Program received signal SIGFPE, Arithmetic exception.
0x000055555560c810 in compute_sizes_from_layout (devices_count=8, device_header_rows=3, device_header_cols=78, rows=26, cols=189, to_draw=0x603000000280, process_displayed=1951, 
    device_positions=0x7fffffffdc00, num_plots=0x611000000200, plot_positions=0x7fffffffddd0, map_device_to_plot=0x7fffffffdb60, process_position=0x7fffffffdd90, 
    setup_position=0x7fffffffddb0) at /home/ubuntu/nvtop/src/interface_layout_selection.c:380
380                   (max_plot_cols - cols_needed_box_drawing) % num_info_per_plot[j];
(gdb) bt
#0  0x000055555560c810 in compute_sizes_from_layout (devices_count=8, device_header_rows=3, device_header_cols=78, rows=26, cols=189, to_draw=0x603000000280, process_displayed=1951, 
    device_positions=0x7fffffffdc00, num_plots=0x611000000200, plot_positions=0x7fffffffddd0, map_device_to_plot=0x7fffffffdb60, process_position=0x7fffffffdd90, 
    setup_position=0x7fffffffddb0) at /home/ubuntu/nvtop/src/interface_layout_selection.c:380
#1  0x00005555555ef505 in initialize_all_windows (dwin=0x611000000180) at /home/ubuntu/nvtop/src/interface.c:295
#2  0x0000555555606e85 in update_window_size_to_terminal_size (inter=0x611000000180) at /home/ubuntu/nvtop/src/interface.c:1805
#3  0x00005555555ead25 in main (argc=1, argv=0x7fffffffe468) at /home/ubuntu/nvtop/src/nvtop.c:327
EricCousineau-TRI commented 2 years ago

Tried some naive fixes, but got some other errors. Help would be appreciated :sweat_smile:

Syllo commented 2 years ago

Hello @EricCousineau-TRI,

Thanks for the bug report.

I will create proper unit tests. This will make our lives easier while debugging this issue. ncurses is wonderful when you don't have to debug :wink:

Syllo commented 2 years ago

Could you test the branch fix_147 please?

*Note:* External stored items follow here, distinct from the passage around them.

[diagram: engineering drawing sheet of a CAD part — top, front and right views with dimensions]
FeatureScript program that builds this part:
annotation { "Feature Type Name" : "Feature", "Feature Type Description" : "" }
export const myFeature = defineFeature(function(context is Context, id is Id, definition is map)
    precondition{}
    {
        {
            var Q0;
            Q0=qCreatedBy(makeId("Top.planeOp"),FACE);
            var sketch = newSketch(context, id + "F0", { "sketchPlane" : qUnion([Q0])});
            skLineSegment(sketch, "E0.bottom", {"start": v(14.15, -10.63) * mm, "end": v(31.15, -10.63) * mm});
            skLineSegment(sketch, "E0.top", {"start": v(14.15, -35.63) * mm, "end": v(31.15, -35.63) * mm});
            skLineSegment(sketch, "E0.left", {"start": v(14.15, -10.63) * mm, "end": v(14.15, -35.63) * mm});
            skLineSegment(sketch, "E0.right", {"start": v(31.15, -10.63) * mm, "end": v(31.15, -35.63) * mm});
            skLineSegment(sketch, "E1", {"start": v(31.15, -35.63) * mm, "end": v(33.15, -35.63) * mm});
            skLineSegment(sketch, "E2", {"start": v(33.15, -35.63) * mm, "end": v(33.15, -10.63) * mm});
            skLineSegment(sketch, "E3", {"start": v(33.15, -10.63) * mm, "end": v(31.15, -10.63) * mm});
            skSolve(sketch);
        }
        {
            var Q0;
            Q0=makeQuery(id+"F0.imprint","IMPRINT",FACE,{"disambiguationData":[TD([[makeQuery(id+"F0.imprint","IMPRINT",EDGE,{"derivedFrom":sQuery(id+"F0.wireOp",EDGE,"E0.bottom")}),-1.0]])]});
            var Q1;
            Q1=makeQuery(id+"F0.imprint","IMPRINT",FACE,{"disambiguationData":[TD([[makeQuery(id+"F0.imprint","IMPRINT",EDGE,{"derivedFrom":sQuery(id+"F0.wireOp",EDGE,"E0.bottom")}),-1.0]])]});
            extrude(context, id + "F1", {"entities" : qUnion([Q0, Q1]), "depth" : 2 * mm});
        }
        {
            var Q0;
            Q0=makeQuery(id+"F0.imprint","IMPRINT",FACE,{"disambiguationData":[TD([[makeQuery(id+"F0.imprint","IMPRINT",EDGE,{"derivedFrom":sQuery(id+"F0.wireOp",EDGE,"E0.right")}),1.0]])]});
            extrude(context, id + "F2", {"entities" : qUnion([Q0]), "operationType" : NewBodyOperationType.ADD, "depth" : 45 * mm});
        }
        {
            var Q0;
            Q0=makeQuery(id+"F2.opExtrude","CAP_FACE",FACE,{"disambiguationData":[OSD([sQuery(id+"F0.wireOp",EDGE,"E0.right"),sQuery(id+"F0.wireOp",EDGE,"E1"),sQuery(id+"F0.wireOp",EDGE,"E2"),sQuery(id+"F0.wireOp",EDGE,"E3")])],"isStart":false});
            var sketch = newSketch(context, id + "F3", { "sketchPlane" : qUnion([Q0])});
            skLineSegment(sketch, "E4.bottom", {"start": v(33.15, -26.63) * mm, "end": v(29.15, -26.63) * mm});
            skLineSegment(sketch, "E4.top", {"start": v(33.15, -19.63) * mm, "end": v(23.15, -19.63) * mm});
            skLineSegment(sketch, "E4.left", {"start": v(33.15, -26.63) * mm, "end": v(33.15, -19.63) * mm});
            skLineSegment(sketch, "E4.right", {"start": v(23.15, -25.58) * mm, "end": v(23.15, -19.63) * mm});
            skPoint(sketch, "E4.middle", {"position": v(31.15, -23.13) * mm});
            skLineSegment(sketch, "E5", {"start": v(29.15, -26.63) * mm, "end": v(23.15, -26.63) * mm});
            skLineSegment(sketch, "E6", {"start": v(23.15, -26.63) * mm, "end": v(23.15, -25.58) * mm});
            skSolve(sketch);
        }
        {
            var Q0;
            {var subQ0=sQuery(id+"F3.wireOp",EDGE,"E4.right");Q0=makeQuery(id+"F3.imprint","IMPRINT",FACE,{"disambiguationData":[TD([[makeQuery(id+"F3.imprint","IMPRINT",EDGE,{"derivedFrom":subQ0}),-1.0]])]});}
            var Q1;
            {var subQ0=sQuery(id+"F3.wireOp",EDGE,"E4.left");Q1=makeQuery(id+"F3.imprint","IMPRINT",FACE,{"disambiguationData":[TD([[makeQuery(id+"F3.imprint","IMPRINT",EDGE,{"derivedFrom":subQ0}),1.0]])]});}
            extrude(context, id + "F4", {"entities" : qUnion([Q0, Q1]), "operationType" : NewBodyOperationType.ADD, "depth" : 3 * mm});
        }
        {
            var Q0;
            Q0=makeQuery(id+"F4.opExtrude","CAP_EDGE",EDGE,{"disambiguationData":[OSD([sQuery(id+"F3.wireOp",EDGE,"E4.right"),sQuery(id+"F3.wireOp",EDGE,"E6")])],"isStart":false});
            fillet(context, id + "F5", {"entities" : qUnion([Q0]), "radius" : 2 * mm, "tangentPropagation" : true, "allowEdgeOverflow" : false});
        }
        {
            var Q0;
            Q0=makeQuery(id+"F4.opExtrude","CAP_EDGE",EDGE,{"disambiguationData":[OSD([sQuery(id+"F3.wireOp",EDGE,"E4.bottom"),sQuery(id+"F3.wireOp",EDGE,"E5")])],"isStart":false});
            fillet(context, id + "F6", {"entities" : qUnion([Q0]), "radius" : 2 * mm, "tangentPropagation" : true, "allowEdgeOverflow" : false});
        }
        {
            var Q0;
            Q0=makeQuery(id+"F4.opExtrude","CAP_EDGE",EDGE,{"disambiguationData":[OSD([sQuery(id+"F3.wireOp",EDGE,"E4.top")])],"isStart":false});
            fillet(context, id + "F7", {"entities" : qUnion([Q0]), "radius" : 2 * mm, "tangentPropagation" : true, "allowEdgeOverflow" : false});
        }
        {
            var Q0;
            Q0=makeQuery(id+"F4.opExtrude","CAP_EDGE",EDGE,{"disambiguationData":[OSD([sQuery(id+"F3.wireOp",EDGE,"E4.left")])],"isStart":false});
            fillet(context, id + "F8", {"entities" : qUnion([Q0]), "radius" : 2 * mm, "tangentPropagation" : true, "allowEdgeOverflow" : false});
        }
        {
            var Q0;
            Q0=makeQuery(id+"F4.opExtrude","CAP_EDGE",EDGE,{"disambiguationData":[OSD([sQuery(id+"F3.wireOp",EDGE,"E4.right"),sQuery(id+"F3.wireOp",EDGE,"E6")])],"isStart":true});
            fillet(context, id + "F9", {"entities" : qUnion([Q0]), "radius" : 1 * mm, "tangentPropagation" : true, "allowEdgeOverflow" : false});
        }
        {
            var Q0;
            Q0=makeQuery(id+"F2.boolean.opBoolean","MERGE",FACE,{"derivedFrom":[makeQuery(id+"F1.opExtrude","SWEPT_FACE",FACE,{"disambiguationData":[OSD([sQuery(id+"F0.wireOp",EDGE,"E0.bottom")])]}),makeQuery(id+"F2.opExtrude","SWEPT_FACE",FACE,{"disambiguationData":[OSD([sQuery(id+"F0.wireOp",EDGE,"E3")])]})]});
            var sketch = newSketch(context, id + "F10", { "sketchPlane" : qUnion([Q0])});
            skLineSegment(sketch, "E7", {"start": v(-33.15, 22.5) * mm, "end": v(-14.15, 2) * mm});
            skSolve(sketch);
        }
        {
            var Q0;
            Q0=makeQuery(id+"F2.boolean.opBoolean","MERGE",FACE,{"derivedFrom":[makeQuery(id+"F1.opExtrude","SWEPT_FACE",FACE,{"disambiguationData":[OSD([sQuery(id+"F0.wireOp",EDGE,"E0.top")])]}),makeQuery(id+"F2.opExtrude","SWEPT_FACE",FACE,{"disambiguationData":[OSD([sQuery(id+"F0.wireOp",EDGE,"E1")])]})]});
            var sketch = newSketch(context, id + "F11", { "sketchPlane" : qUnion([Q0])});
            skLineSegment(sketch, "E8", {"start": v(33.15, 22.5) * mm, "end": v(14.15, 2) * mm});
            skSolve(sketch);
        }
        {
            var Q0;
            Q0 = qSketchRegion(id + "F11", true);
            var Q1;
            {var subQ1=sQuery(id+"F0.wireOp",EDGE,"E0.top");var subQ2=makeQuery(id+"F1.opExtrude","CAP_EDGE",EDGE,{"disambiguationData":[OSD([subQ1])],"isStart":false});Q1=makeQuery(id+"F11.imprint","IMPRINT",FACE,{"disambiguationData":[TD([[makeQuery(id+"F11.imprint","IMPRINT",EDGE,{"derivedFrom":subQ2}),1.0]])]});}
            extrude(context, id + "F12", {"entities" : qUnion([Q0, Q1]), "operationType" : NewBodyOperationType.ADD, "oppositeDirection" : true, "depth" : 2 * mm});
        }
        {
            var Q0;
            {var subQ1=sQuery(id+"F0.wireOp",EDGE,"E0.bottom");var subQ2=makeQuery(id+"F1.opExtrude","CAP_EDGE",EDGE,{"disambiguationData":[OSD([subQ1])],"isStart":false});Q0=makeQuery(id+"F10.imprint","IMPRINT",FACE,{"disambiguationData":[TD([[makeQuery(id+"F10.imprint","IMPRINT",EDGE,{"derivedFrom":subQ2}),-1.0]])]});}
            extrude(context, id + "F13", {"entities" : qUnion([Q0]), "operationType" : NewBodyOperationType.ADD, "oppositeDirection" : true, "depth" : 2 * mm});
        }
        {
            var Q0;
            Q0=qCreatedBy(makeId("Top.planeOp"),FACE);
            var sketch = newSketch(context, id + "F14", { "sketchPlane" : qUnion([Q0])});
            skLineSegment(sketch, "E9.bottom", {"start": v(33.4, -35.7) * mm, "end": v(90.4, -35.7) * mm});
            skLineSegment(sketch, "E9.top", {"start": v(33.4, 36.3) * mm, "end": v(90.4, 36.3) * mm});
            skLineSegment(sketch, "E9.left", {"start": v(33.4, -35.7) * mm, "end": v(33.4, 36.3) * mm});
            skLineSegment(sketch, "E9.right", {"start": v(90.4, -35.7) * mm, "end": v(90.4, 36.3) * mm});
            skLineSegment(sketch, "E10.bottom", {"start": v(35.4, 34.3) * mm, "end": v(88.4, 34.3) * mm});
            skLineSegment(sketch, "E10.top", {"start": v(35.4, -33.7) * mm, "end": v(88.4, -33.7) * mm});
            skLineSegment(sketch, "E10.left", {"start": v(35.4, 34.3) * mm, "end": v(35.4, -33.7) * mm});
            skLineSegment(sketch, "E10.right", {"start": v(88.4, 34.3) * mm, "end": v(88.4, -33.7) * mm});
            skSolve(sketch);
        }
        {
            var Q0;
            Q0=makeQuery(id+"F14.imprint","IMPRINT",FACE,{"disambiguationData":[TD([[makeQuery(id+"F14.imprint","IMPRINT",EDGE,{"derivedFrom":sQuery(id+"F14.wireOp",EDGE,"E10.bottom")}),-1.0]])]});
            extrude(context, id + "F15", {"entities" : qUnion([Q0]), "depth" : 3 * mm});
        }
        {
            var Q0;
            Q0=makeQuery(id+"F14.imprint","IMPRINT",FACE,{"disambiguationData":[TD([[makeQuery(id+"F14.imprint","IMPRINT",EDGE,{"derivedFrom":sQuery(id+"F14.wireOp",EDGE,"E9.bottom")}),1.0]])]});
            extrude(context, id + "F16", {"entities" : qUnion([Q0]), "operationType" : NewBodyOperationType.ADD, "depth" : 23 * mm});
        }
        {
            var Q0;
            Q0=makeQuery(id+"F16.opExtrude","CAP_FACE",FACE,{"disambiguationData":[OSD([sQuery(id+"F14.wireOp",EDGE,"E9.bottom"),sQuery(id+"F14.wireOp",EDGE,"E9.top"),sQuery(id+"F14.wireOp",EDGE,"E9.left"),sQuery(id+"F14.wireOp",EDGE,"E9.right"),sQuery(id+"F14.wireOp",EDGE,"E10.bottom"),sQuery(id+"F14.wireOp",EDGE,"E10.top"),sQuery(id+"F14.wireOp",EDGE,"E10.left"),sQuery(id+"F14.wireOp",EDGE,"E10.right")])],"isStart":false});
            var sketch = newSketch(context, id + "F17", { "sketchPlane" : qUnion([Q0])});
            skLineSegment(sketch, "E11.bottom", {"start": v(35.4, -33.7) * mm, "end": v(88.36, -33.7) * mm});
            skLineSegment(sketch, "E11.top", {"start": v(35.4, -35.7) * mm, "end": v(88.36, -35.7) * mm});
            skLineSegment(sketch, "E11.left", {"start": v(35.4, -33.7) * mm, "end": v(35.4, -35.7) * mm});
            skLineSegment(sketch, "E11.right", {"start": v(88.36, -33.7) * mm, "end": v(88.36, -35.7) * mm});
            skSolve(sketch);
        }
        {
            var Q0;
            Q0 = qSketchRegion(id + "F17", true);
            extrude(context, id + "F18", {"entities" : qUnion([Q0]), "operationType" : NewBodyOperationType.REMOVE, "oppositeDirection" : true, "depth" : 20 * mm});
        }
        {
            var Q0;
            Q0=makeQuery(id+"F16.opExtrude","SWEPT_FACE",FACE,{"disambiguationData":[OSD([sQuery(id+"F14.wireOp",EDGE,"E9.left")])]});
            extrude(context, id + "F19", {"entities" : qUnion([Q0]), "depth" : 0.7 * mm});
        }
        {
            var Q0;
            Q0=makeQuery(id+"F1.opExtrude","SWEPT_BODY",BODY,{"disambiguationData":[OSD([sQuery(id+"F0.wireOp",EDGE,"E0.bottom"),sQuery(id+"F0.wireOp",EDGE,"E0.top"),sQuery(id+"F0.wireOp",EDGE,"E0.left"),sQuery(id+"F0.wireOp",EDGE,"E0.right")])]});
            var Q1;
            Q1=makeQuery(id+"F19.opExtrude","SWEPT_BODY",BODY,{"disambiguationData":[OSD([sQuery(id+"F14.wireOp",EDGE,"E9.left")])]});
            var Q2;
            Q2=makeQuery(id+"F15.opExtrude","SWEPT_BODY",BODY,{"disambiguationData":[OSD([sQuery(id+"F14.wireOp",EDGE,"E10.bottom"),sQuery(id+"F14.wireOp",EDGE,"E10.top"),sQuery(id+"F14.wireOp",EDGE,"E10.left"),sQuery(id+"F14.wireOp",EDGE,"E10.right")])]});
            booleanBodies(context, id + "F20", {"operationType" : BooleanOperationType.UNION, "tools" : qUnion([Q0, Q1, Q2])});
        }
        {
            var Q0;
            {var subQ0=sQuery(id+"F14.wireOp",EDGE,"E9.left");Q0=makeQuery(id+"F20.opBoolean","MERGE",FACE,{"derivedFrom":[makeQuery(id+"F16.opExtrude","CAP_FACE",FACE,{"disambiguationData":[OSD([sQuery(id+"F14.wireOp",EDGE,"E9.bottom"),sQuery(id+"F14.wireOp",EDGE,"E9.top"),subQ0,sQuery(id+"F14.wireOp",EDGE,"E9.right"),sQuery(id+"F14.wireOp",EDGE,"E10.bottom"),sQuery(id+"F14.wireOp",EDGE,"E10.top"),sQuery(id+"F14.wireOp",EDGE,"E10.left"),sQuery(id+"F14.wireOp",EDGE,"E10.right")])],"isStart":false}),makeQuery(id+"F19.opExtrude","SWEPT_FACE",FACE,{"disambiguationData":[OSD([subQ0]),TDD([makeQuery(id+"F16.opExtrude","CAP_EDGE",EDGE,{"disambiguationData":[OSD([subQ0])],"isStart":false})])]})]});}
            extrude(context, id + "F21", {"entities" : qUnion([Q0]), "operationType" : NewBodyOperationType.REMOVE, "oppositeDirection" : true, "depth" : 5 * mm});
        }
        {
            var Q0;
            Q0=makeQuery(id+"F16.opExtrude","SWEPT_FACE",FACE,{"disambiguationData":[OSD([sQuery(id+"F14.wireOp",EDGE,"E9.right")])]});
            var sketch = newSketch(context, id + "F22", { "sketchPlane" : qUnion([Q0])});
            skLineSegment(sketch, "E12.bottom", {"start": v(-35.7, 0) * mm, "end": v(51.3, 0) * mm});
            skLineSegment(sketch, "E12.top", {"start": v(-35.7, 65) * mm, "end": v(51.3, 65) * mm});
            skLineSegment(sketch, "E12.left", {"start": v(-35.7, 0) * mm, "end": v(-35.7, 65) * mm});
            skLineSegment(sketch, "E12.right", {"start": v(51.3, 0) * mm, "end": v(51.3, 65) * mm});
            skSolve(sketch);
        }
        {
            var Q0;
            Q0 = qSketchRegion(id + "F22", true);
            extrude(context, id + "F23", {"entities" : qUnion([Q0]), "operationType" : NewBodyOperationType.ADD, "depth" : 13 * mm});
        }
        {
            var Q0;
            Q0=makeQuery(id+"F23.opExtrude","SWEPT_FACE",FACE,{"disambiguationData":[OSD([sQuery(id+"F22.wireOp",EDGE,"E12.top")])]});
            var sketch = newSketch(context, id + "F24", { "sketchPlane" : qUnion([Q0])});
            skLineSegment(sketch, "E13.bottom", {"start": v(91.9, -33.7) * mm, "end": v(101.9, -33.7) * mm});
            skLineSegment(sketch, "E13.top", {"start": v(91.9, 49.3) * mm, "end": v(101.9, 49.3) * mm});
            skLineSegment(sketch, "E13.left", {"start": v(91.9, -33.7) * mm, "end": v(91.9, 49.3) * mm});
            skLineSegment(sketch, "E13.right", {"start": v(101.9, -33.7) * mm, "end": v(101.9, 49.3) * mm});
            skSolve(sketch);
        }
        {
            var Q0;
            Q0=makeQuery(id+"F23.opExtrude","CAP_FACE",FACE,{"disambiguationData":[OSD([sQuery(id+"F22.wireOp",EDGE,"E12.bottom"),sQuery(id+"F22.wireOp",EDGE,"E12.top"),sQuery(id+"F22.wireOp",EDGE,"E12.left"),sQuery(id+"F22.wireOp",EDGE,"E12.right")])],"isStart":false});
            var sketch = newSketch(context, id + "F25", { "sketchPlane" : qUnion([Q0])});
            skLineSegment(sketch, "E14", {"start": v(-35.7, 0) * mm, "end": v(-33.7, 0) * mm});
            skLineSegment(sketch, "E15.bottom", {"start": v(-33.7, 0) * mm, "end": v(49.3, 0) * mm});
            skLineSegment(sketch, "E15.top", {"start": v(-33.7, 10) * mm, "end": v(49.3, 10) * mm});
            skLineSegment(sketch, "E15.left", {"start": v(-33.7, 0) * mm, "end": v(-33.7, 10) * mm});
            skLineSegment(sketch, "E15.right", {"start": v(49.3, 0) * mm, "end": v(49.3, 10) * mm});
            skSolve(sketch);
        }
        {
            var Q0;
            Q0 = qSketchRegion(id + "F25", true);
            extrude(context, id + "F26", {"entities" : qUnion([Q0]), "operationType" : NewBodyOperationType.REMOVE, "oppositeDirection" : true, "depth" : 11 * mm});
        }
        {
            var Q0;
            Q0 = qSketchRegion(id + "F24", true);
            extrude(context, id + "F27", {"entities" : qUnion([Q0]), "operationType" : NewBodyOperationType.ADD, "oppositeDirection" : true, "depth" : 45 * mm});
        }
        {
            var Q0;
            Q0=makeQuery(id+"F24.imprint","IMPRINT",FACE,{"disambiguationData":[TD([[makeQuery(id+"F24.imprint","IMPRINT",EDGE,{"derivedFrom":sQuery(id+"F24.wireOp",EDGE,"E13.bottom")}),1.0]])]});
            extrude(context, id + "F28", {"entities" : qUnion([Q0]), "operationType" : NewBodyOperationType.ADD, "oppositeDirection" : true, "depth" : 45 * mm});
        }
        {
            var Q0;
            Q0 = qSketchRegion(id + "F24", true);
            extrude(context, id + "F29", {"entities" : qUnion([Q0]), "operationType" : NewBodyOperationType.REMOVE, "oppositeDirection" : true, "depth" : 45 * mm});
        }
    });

EricCousineau-TRI commented 2 years ago

Works wonderfully! Tested with view size per above, using a1bdc96 and -DBUILD_TESTING=OFF. Confirmed that old master build still segfaults.

Syllo commented 2 years ago

Great, thanks for your help. I'll do some more testing and merge it shortly.

Syllo commented 2 years ago

Merged into master. I will do a minor release with all that has been fixed. I am just waiting for some feedback/bugs that usually manifest within a week or two.